A child painting with smoke on mirrors blasted light, “Hey! That’s what the Greeks believed. Everything was beauty and order.”

“Order, structure, design, form, function, oratory, mathematics, seven musical notes. Beauty originated with them didn’t it?”

“You got it,” said the painter. “Hey, you know what? I think I’ll take the day off and be creative.”

“The present moment is eternal reality,” whispered a child, “We live in the eternity of the instant.”

“It’s about process not product.”

“Whew, that’s deep!”

“Yeah, we’re all in the shit, it’s only the depth that changes.”

“Yeah, if it’s not one thing it’s something else.”

“Fools speak the truth.”

“Fools are everywhere. We are fools whether we dance or not so we may as well dance. If fate doesn’t make you laugh you don’t get the joke. The value of truth value meaning is in the mystery.”

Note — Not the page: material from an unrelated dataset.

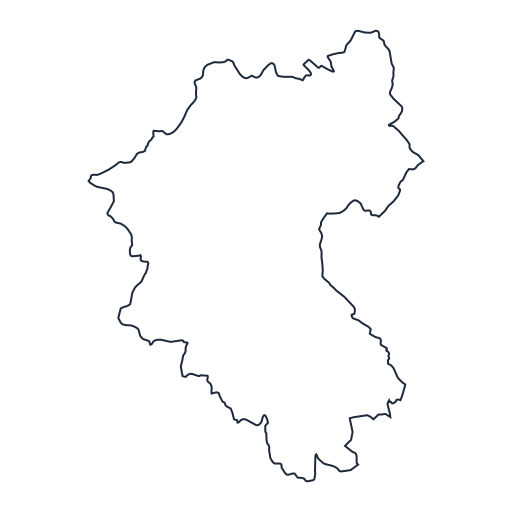 Than Uyen, Lào Cai, Vietnam
{"feature_id": "81297802B70449859021509", "entity_name": "Than Uyen", "entity_type": "district", "adm_level": 2, "iso_a3": "VNM", "parent_name": "Vietnam", "parent_adm1": "Lào Cai", "projection": "mercator", "projection_center": [103.85, 21.883], "detail": "fine", "context": "isolated", "style": "outline", "palette": "slate", "viewbox_px": 512, "rotation_deg": 0, "n_neighbors": 0, "source": "geoboundaries", "source_scale": "gbopen_adm2", "svg_char_len": 6011}
<svg xmlns="http://www.w3.org/2000/svg" viewBox="0 0 512 512"><path d="M423.4,161.2L418.2,155.0L413.3,152.3L411.8,151.0L409.9,148.4L409.5,147.0L409.6,144.6L409.3,143.8L406.8,140.1L398.9,131.0L393.4,126.2L392.7,125.8L389.2,125.8L389.0,125.4L389.0,124.7L394.1,122.0L398.4,118.5L399.0,115.9L400.7,113.5L402.0,111.1L402.3,107.6L401.4,106.2L393.2,98.4L390.4,94.8L389.9,93.5L390.0,91.9L391.6,88.5L392.5,85.7L392.7,84.0L392.1,80.8L393.5,76.2L393.4,72.9L393.8,67.7L391.7,63.7L389.5,50.9L388.3,49.0L384.7,45.2L383.5,40.6L379.7,38.1L379.1,36.9L379.2,34.5L378.8,32.6L378.3,31.7L377.2,31.0L375.4,30.7L373.3,31.8L370.4,32.8L364.8,32.5L358.1,30.8L355.5,31.2L354.5,32.7L350.7,40.4L346.4,45.2L344.5,51.8L342.7,52.7L338.8,53.0L333.3,54.2L327.9,55.9L327.6,56.9L330.7,61.7L331.4,66.5L333.9,71.1L333.6,71.6L332.4,71.5L328.0,69.5L321.6,65.8L320.6,66.3L319.2,67.7L318.1,67.6L310.1,60.5L308.6,59.8L303.6,64.4L303.6,65.0L309.2,70.6L310.7,72.8L311.0,74.4L310.0,75.5L306.5,75.3L305.8,75.7L304.6,77.1L302.7,80.3L299.4,78.9L296.0,78.3L292.3,76.8L283.3,76.8L278.5,76.0L277.6,75.5L276.0,72.3L274.5,65.3L273.6,64.0L272.2,63.2L271.1,63.2L270.4,63.5L268.1,65.3L263.6,69.9L260.7,75.0L259.1,76.6L257.7,77.4L255.8,77.6L251.7,75.7L248.4,77.6L246.8,78.2L244.9,78.0L242.8,77.0L239.9,74.1L234.6,65.8L233.0,62.0L232.1,61.3L228.7,59.8L227.4,59.7L225.9,61.2L223.6,62.1L219.8,62.5L214.1,62.2L207.4,64.8L205.0,66.9L204.1,68.3L203.3,70.8L202.9,75.2L202.2,76.8L200.4,78.5L195.4,80.5L194.6,81.7L194.6,83.2L195.8,85.9L196.3,87.9L195.9,93.9L196.4,96.8L196.3,97.6L195.1,100.2L193.1,102.7L190.9,104.9L187.3,109.9L184.1,117.2L181.4,122.3L176.9,128.6L174.7,130.9L172.7,132.5L169.3,134.1L166.4,134.3L162.7,131.2L161.8,131.0L159.6,131.3L153.7,130.8L153.2,132.2L153.6,136.6L152.2,137.8L151.4,139.6L149.6,140.9L148.2,143.2L147.3,146.0L146.1,146.9L144.9,150.9L142.7,152.0L139.4,152.5L137.0,153.8L134.4,158.1L131.9,161.1L130.4,162.3L123.9,162.9L122.0,162.1L120.3,162.0L118.4,162.7L115.6,165.1L108.6,169.7L100.8,173.6L97.3,174.9L93.6,174.7L91.6,175.2L90.8,176.7L90.7,178.0L88.6,181.1L90.3,182.9L95.5,186.2L97.9,187.0L107.0,188.9L110.2,190.3L112.8,192.3L113.5,194.7L113.9,201.1L110.6,207.5L107.7,212.4L107.4,213.4L107.6,214.1L108.5,215.5L110.3,216.1L112.8,218.5L114.6,221.8L115.4,222.4L120.7,223.6L124.9,226.2L127.5,228.9L131.2,234.4L131.9,237.6L131.7,240.3L132.2,245.1L130.3,247.7L129.8,250.8L130.1,254.2L130.9,255.7L131.4,256.1L133.2,256.2L138.9,255.7L140.4,255.2L140.9,256.1L140.6,259.4L141.3,260.8L143.5,261.5L147.4,261.8L148.1,262.5L148.3,263.3L147.7,266.0L147.5,268.2L145.8,272.9L144.3,275.2L141.4,281.6L136.8,285.6L134.7,288.0L132.4,292.6L130.2,304.1L128.6,305.3L126.4,306.3L123.7,307.0L120.7,308.5L118.3,318.0L120.8,322.8L122.7,324.4L125.6,325.1L131.0,325.4L134.2,326.5L136.9,328.0L138.1,329.0L138.6,330.1L140.3,336.1L143.0,339.0L148.8,341.0L149.3,341.5L150.2,344.6L150.7,344.7L151.8,344.0L153.4,341.4L156.1,340.0L157.5,339.8L160.8,339.7L170.6,341.9L181.5,340.3L183.1,340.7L184.1,342.2L187.2,342.5L187.6,343.4L186.6,344.9L185.7,347.3L185.5,351.2L185.0,353.0L183.1,355.7L182.4,360.0L180.8,366.4L182.5,376.0L184.4,376.7L185.8,376.8L187.3,375.2L189.2,374.1L190.4,373.8L192.6,374.1L198.4,376.0L199.3,376.0L200.6,375.3L207.3,375.7L207.8,376.1L207.8,377.2L207.2,379.7L207.8,381.6L210.4,383.7L211.5,386.2L211.7,388.6L211.4,392.4L211.7,393.5L216.1,392.4L217.1,392.4L219.0,393.4L219.5,395.7L222.5,401.6L223.9,402.2L224.7,403.0L225.7,405.6L227.3,406.8L230.7,408.5L232.4,412.7L234.0,419.3L237.1,420.2L237.5,422.6L238.5,422.5L240.9,420.1L242.8,419.2L243.8,419.2L245.9,419.5L256.1,425.1L258.1,425.2L259.7,424.1L261.2,422.1L261.8,420.9L262.8,416.9L263.8,415.5L264.3,415.1L265.6,415.8L267.2,419.4L267.9,422.8L265.3,425.8L265.3,431.8L266.3,433.3L266.5,439.5L267.0,442.9L268.7,445.4L269.2,447.0L269.1,450.4L270.4,458.2L273.0,462.4L275.0,463.6L278.6,463.5L280.2,463.6L281.0,464.1L281.5,465.0L281.6,467.6L285.0,473.0L286.5,474.5L287.0,474.7L288.9,474.6L293.0,473.4L294.8,473.7L297.0,476.9L298.0,477.7L301.3,477.8L303.4,478.3L304.0,478.6L305.9,480.9L307.4,481.3L313.2,480.2L314.4,479.0L315.2,474.1L315.0,470.0L315.4,456.1L315.7,454.9L316.2,454.4L316.9,455.4L317.6,457.6L318.9,459.3L323.6,463.4L325.4,464.1L332.9,466.0L335.4,467.1L337.8,468.9L339.4,470.9L340.1,471.3L342.3,471.3L350.6,470.1L358.1,464.6L356.7,463.0L356.6,455.7L355.8,453.8L355.2,453.1L351.6,451.3L345.0,445.9L351.1,439.8L352.6,432.0L349.7,418.3L353.3,417.3L367.2,415.2L370.4,416.7L373.5,419.3L378.4,414.6L382.5,414.4L384.8,413.9L386.2,414.4L390.3,417.0L389.8,413.2L387.5,404.2L388.0,402.3L389.1,400.4L389.6,401.9L390.8,401.8L391.9,403.3L393.0,403.4L395.2,402.0L395.9,401.3L396.4,400.0L397.0,399.7L399.0,399.6L400.4,400.2L401.9,396.5L405.3,384.9L404.7,384.0L402.8,382.8L398.8,379.0L397.3,376.7L393.6,368.2L391.2,365.4L388.0,363.6L388.0,360.1L389.0,358.9L389.2,358.2L388.4,356.0L389.1,354.1L389.0,353.2L388.0,351.6L386.4,350.7L386.4,350.0L386.9,349.1L386.6,348.1L380.9,344.8L380.6,343.6L380.9,340.3L380.4,339.0L379.7,338.3L378.2,337.8L375.2,337.0L370.0,333.9L369.8,333.2L370.7,329.1L368.5,326.8L362.9,323.6L358.3,320.2L353.6,318.6L352.5,317.9L351.7,315.9L351.7,314.7L354.0,314.0L354.4,313.5L354.9,310.8L354.8,308.7L354.0,307.1L344.3,296.8L336.5,290.7L333.6,287.7L330.5,285.1L329.1,282.9L324.2,278.7L322.3,276.3L322.8,270.4L322.2,262.6L321.5,257.6L321.6,251.4L319.8,246.3L320.0,243.9L321.4,239.8L322.2,236.3L321.4,233.2L319.2,229.7L319.1,229.0L321.0,224.9L321.0,222.7L321.3,221.9L322.8,219.2L327.1,213.3L329.7,213.7L335.5,213.4L339.5,213.0L340.4,212.6L343.7,210.7L346.5,208.1L348.1,205.5L350.4,202.9L353.2,200.8L354.3,200.4L356.0,200.4L357.6,201.1L360.6,203.4L363.3,209.3L364.2,210.4L365.2,210.8L368.8,210.4L369.6,210.6L370.7,211.6L371.2,214.6L373.0,215.3L375.3,215.2L377.1,215.7L378.1,216.0L378.9,216.8L385.2,210.6L388.4,205.9L393.3,201.6L397.4,196.6L398.6,194.6L400.1,190.3L400.0,189.5L398.4,188.0L398.3,186.6L398.9,185.0L400.0,182.7L400.9,181.4L402.5,180.3L403.4,179.0L406.1,172.9L408.4,169.7L408.9,169.1L412.9,169.4L414.6,168.8L415.8,167.8L417.9,165.0L423.4,161.2Z" fill="none" stroke="#1e293b" stroke-width="2"/></svg>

“Tunkashila is grandfather’s spirit. It’s wisdom and calmness,” said children inside a sacred circle. “It is the way of the warrior. We are all warriors.”

Rose listened with her heart-mind. She knew others were not ready to receive their insight and blessings. Terminal black tires left skid marks through lives. People they hadn’t met, contacted, or connected with would feel the heat and smell fire where their wheelchair rubber met the road. They were true spiritual road warriors with distinct calibrations, shifts, vibrations and energy frequencies. The future would be a scary time for older generations unaccustomed to their authenticity.

Rose knew it would be a real beautiful mess figuring out where to put the disability act in their short sweet Ghost Dance. Perhaps in rising action leading to the epiphany, or in the falling action leading to a beautiful heart breaking emotional catastrophic epiphany. Cut. The end. Cue applause.

“How can I know what I think until I see what I say?” a child said out loud with reported speech. Their wheel of life pealed skin down, playing tag inside crazy wisdom.

Who’s dragging around this bag of bones?

“To sleep, perchance to dream.”

“A dream is an unfulfilled wish,” said a kid with a PH.D in psychoanalysis from the Jung Institute.

“What else did he say?”

“He said, ‘There is no royal road to wisdom. To arrive in the future I must journey to the past. To attain the sanity of oneness with the One, I must risk the whirling madness of the possessed. One must confront their shadow or be crushed by it.”

“I like it,” said a seer named Rumi. “What else?”

“Well, here’s another cool thing he said. “I liken the formation of a character to weaving fabric. You know what happens when you make a mistake? The whole pattern is spoiled. You have a choice. You can finish the garment, however it will always be botched and ugly, or you can unravel the weaving back to the first mistake and start again. That’s basically what analysis is about. It’s a tedious job. The patient is scared and hostile. The analyst lends patience, honesty and courage.’”

“Excellent,” yelled kids, “here’s to our being patient patients with authenticity and courage.”

“Speaking of courage, I’m looking for someone who knows reading and writing,” Rose said to the children.

“Oh, I don’t know anything about reading and writing,” a child told Rose. “I thought you said eating and fighting. I know about that.”

“Perfect, let’s go together,” said Rose.